The problem
The response should contain only those lines of the entries below that include the string "dụng".

[Collected data]
= = =
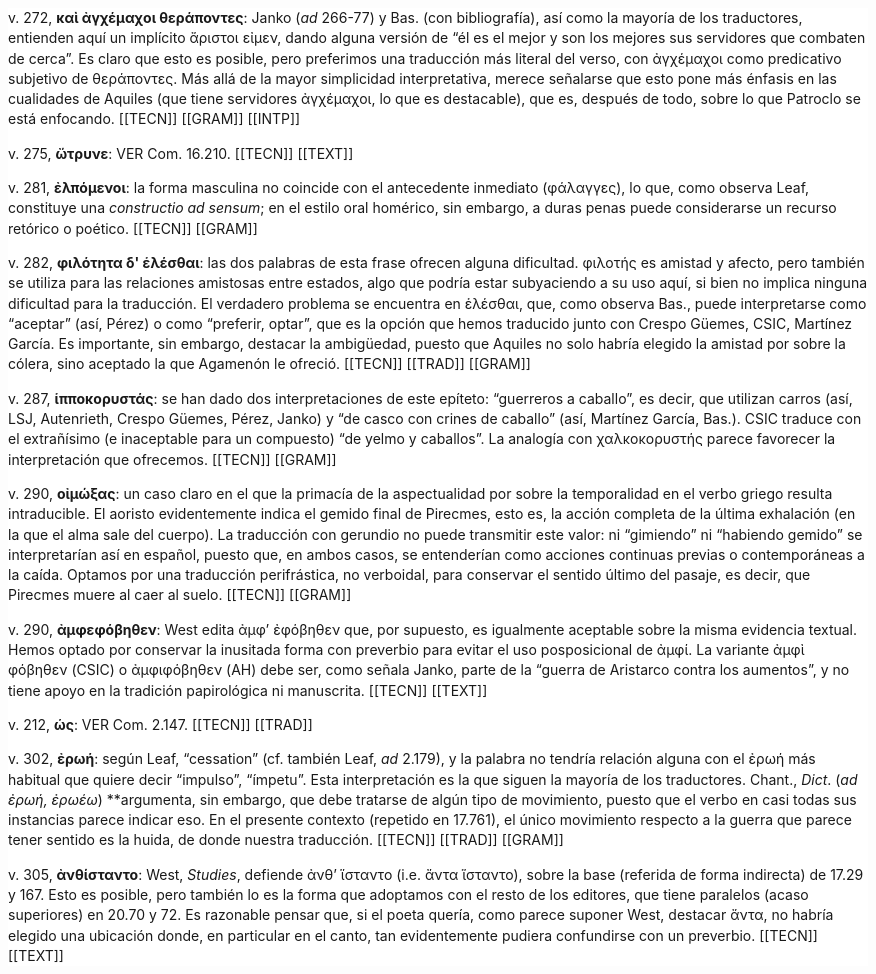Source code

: v. 272, **καὶ ἀγχέμαχοι θεράποντες**: Janko (*ad* 266-77) y Bas. (con bibliografía), así como la mayoría de los traductores, entienden aquí un implícito ἄριστοι εἰμεν, dando alguna versión de “él es el mejor y son los mejores sus servidores que combaten de cerca”. Es claro que esto es posible, pero preferimos una traducción más literal del verso, con ἀγχέμαχοι como predicativo subjetivo de θεράποντες. Más allá de la mayor simplicidad interpretativa, merece señalarse que esto pone más énfasis en las cualidades de Aquiles (que tiene servidores ἀγχέμαχοι, lo que es destacable), que es, después de todo, sobre lo que Patroclo se está enfocando. \[[TECN]\] [[GRAM]] [[INTP]]

v. 275, **ὤτρυνε**: VER Com. 16.210. \[[TECN]\] [[TEXT]]

v. 281, **ἐλπόμενοι**: la forma masculina no coincide con el antecedente inmediato (φάλαγγες), lo que, como observa Leaf, constituye una *constructio ad sensum*; en el estilo oral homérico, sin embargo, a duras penas puede considerarse un recurso retórico o poético. \[[TECN]\] [[GRAM]]

v. 282, **φιλότητα δ' ἑλέσθαι**: las dos palabras de esta frase ofrecen alguna dificultad. φιλοτής es amistad y afecto, pero también se utiliza para las relaciones amistosas entre estados, algo que podría estar subyaciendo a su uso aquí, si bien no implica ninguna dificultad para la traducción. El verdadero problema se encuentra en ἑλέσθαι, que, como observa Bas., puede interpretarse como “aceptar” (así, Pérez) o como “preferir, optar”, que es la opción que hemos traducido junto con Crespo Güemes, CSIC, Martínez García. Es importante, sin embargo, destacar la ambigüedad, puesto que Aquiles no solo habría elegido la amistad por sobre la cólera, sino aceptado la que Agamenón le ofreció. \[[TECN]\] [[TRAD]] [[GRAM]]

v. 287, **ἱπποκορυστάς**: se han dado dos interpretaciones de este epíteto: “guerreros a caballo”, es decir, que utilizan carros (así, LSJ, Autenrieth, Crespo Güemes, Pérez, Janko) y “de casco con crines de caballo” (así, Martínez García, Bas.). CSIC traduce con el extrañísimo (e inaceptable para un compuesto) “de yelmo y caballos”. La analogía con χαλκοκορυστής parece favorecer la interpretación que ofrecemos. \[[TECN]\] [[GRAM]]

v. 290, **οἰμώξας**: un caso claro en el que la primacía de la aspectualidad por sobre la temporalidad en el verbo griego resulta intraducible. El aoristo evidentemente indica el gemido final de Pirecmes, esto es, la acción completa de la última exhalación (en la que el alma sale del cuerpo). La traducción con gerundio no puede transmitir este valor: ni “gimiendo” ni “habiendo gemido” se interpretarían así en español, puesto que, en ambos casos, se entenderían como acciones continuas previas o contemporáneas a la caída. Optamos por una traducción perifrástica, no verboidal, para conservar el sentido último del pasaje, es decir, que Pirecmes muere al caer al suelo. \[[TECN]\] [[GRAM]]

v. 290, **ἀμφεφόβηθεν**: West edita ἀμφ’ ἐφόβηθεν que, por supuesto, es igualmente aceptable sobre la misma evidencia textual. Hemos optado por conservar la inusitada forma con preverbio para evitar el uso posposicional de ἀμφί. La variante ἀμφὶ φόβηθεν (CSIC) o ἀμφιφόβηθεν (AH) debe ser, como señala Janko, parte de la “guerra de Aristarco contra los aumentos”, y no tiene apoyo en la tradición papirológica ni manuscrita. \[[TECN]\] [[TEXT]]

v. 212, **ὡς**: VER Com. 2.147. \[[TECN]\] [[TRAD]]

v. 302, **ἐρωή**: según Leaf, “cessation” (cf. también Leaf, *ad* 2.179), y la palabra no tendría relación alguna con el ἐρωή más habitual que quiere decir “impulso”, “ímpetu”. Esta interpretación es la que siguen la mayoría de los traductores. Chant., *Dict*. (*ad ἐρωή, ἐρωέω*) **argumenta, sin embargo, que debe tratarse de algún tipo de movimiento, puesto que el verbo en casi todas sus instancias parece indicar eso. En el presente contexto (repetido en 17.761), el único movimiento respecto a la guerra que parece tener sentido es la huida, de donde nuestra traducción. \[[TECN]\] [[TRAD]] [[GRAM]]

v. 305, **ἀνθίσταντο**: West, *Studies*, defiende ἀνθ’ ἵσταντο (i.e. ἄντα ἵσταντο), sobre la base (referida de forma indirecta) de 17.29 y 167. Esto es posible, pero también lo es la forma que adoptamos con el resto de los editores, que tiene paralelos (acaso superiores) en 20.70 y 72. Es razonable pensar que, si el poeta quería, como parece suponer West, destacar ἄντα, no habría elegido una ubicación donde, en particular en el canto, tan evidentemente pudiera confundirse con un preverbio. \[[TECN]\] [[TEXT]]
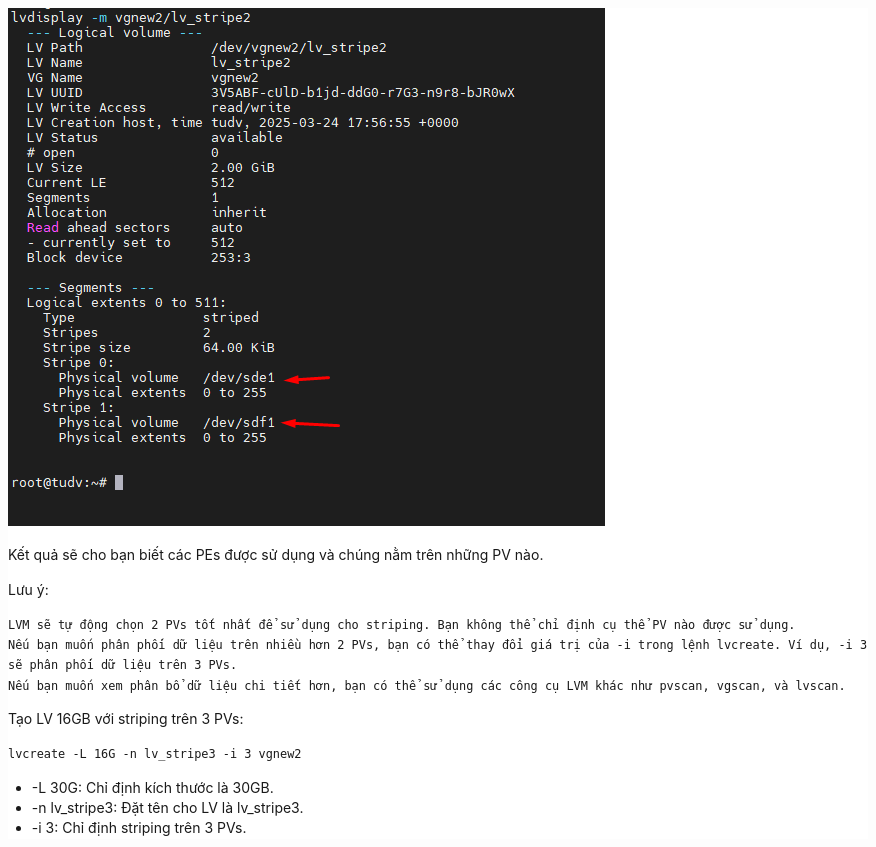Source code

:   <img src="lvmimages/Screenshot_10.png">

Kết quả sẽ cho bạn biết các PEs được sử dụng và chúng nằm trên những PV nào.

Lưu ý:

    LVM sẽ tự động chọn 2 PVs tốt nhất để sử dụng cho striping. Bạn không thể chỉ định cụ thể PV nào được sử dụng.
    Nếu bạn muốn phân phối dữ liệu trên nhiều hơn 2 PVs, bạn có thể thay đổi giá trị của -i trong lệnh lvcreate. Ví dụ, -i 3 sẽ phân phối dữ liệu trên 3 PVs.
    Nếu bạn muốn xem phân bổ dữ liệu chi tiết hơn, bạn có thể sử dụng các công cụ LVM khác như pvscan, vgscan, và lvscan.

Tạo LV 16GB với striping trên 3 PVs:

    lvcreate -L 16G -n lv_stripe3 -i 3 vgnew2

  + -L 30G: Chỉ định kích thước là 30GB.
  + -n lv_stripe3: Đặt tên cho LV là lv_stripe3.
  + -i 3: Chỉ định striping trên 3 PVs.
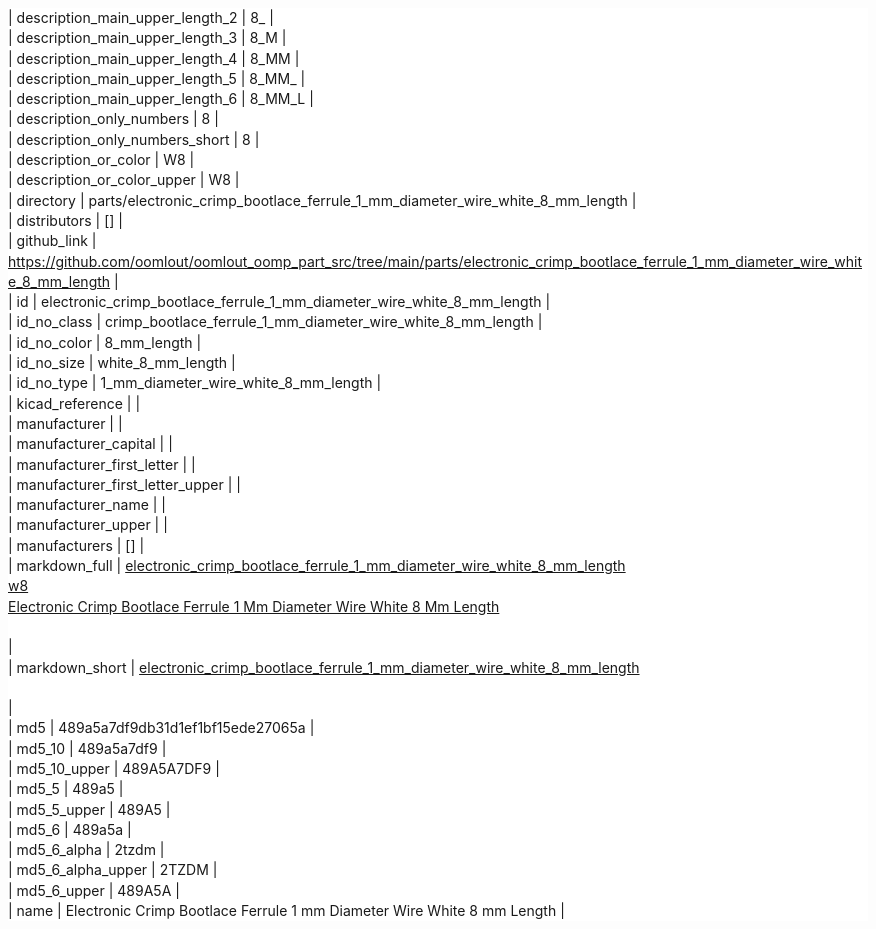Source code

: | description_main_upper_length_2 | 8_ |  
| description_main_upper_length_3 | 8_M |  
| description_main_upper_length_4 | 8_MM |  
| description_main_upper_length_5 | 8_MM_ |  
| description_main_upper_length_6 | 8_MM_L |  
| description_only_numbers | 8 |  
| description_only_numbers_short | 8 |  
| description_or_color | W8 |  
| description_or_color_upper | W8 |  
| directory | parts/electronic_crimp_bootlace_ferrule_1_mm_diameter_wire_white_8_mm_length |  
| distributors | [] |  
| github_link | https://github.com/oomlout/oomlout_oomp_part_src/tree/main/parts/electronic_crimp_bootlace_ferrule_1_mm_diameter_wire_white_8_mm_length |  
| id | electronic_crimp_bootlace_ferrule_1_mm_diameter_wire_white_8_mm_length |  
| id_no_class | crimp_bootlace_ferrule_1_mm_diameter_wire_white_8_mm_length |  
| id_no_color | 8_mm_length |  
| id_no_size | white_8_mm_length |  
| id_no_type | 1_mm_diameter_wire_white_8_mm_length |  
| kicad_reference |  |  
| manufacturer |  |  
| manufacturer_capital |  |  
| manufacturer_first_letter |  |  
| manufacturer_first_letter_upper |  |  
| manufacturer_name |  |  
| manufacturer_upper |  |  
| manufacturers | [] |  
| markdown_full | [electronic_crimp_bootlace_ferrule_1_mm_diameter_wire_white_8_mm_length](https://github.com/oomlout/oomlout_oomp_part_src/tree/main/parts/electronic_crimp_bootlace_ferrule_1_mm_diameter_wire_white_8_mm_length/working)<br>[w8](https://github.com/oomlout/oomlout_oomp_part_src/tree/main/parts/electronic_crimp_bootlace_ferrule_1_mm_diameter_wire_white_8_mm_length/working)<br>[Electronic Crimp Bootlace Ferrule 1 Mm Diameter Wire White 8 Mm Length](https://github.com/oomlout/oomlout_oomp_part_src/tree/main/parts/electronic_crimp_bootlace_ferrule_1_mm_diameter_wire_white_8_mm_length/working)<br><br> |  
| markdown_short | [electronic_crimp_bootlace_ferrule_1_mm_diameter_wire_white_8_mm_length](https://github.com/oomlout/oomlout_oomp_part_src/tree/main/parts/electronic_crimp_bootlace_ferrule_1_mm_diameter_wire_white_8_mm_length/working)<br><br> |  
| md5 | 489a5a7df9db31d1ef1bf15ede27065a |  
| md5_10 | 489a5a7df9 |  
| md5_10_upper | 489A5A7DF9 |  
| md5_5 | 489a5 |  
| md5_5_upper | 489A5 |  
| md5_6 | 489a5a |  
| md5_6_alpha | 2tzdm |  
| md5_6_alpha_upper | 2TZDM |  
| md5_6_upper | 489A5A |  
| name | Electronic Crimp Bootlace Ferrule 1 mm Diameter Wire White 8 mm Length |  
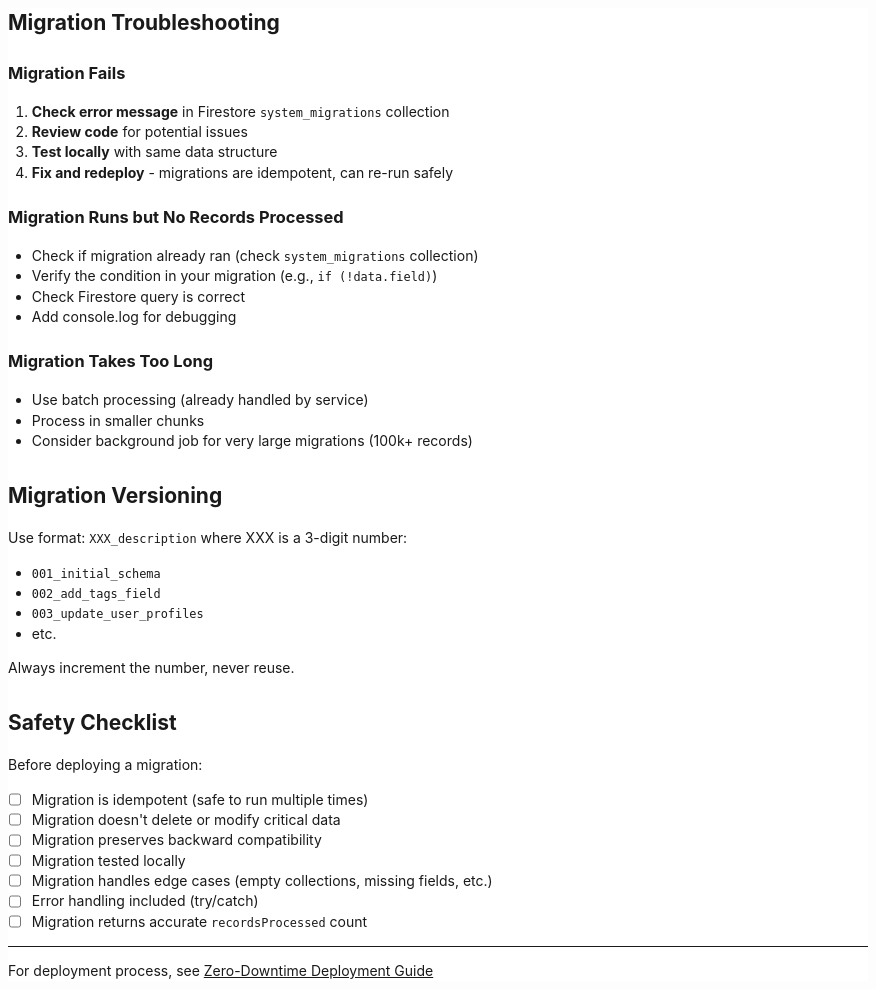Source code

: ## Migration Troubleshooting

### Migration Fails

1. **Check error message** in Firestore `system_migrations` collection
2. **Review code** for potential issues
3. **Test locally** with same data structure
4. **Fix and redeploy** - migrations are idempotent, can re-run safely

### Migration Runs but No Records Processed

- Check if migration already ran (check `system_migrations` collection)
- Verify the condition in your migration (e.g., `if (!data.field)`)
- Check Firestore query is correct
- Add console.log for debugging

### Migration Takes Too Long

- Use batch processing (already handled by service)
- Process in smaller chunks
- Consider background job for very large migrations (100k+ records)

## Migration Versioning

Use format: `XXX_description` where XXX is a 3-digit number:

- `001_initial_schema`
- `002_add_tags_field`
- `003_update_user_profiles`
- etc.

Always increment the number, never reuse.

## Safety Checklist

Before deploying a migration:

- [ ] Migration is idempotent (safe to run multiple times)
- [ ] Migration doesn't delete or modify critical data
- [ ] Migration preserves backward compatibility
- [ ] Migration tested locally
- [ ] Migration handles edge cases (empty collections, missing fields, etc.)
- [ ] Error handling included (try/catch)
- [ ] Migration returns accurate `recordsProcessed` count

---

For deployment process, see [Zero-Downtime Deployment Guide](./ZERO_DOWNTIME_DEPLOYMENT.md)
= = =
Result of this exercise
Kết quả sẽ cho bạn biết các PEs được sử dụng và chúng nằm trên những PV nào.
    LVM sẽ tự động chọn 2 PVs tốt nhất để sử dụng cho striping. Bạn không thể chỉ định cụ thể PV nào được sử dụng.
    Nếu bạn muốn xem phân bổ dữ liệu chi tiết hơn, bạn có thể sử dụng các công cụ LVM khác như pvscan, vgscan, và lvscan.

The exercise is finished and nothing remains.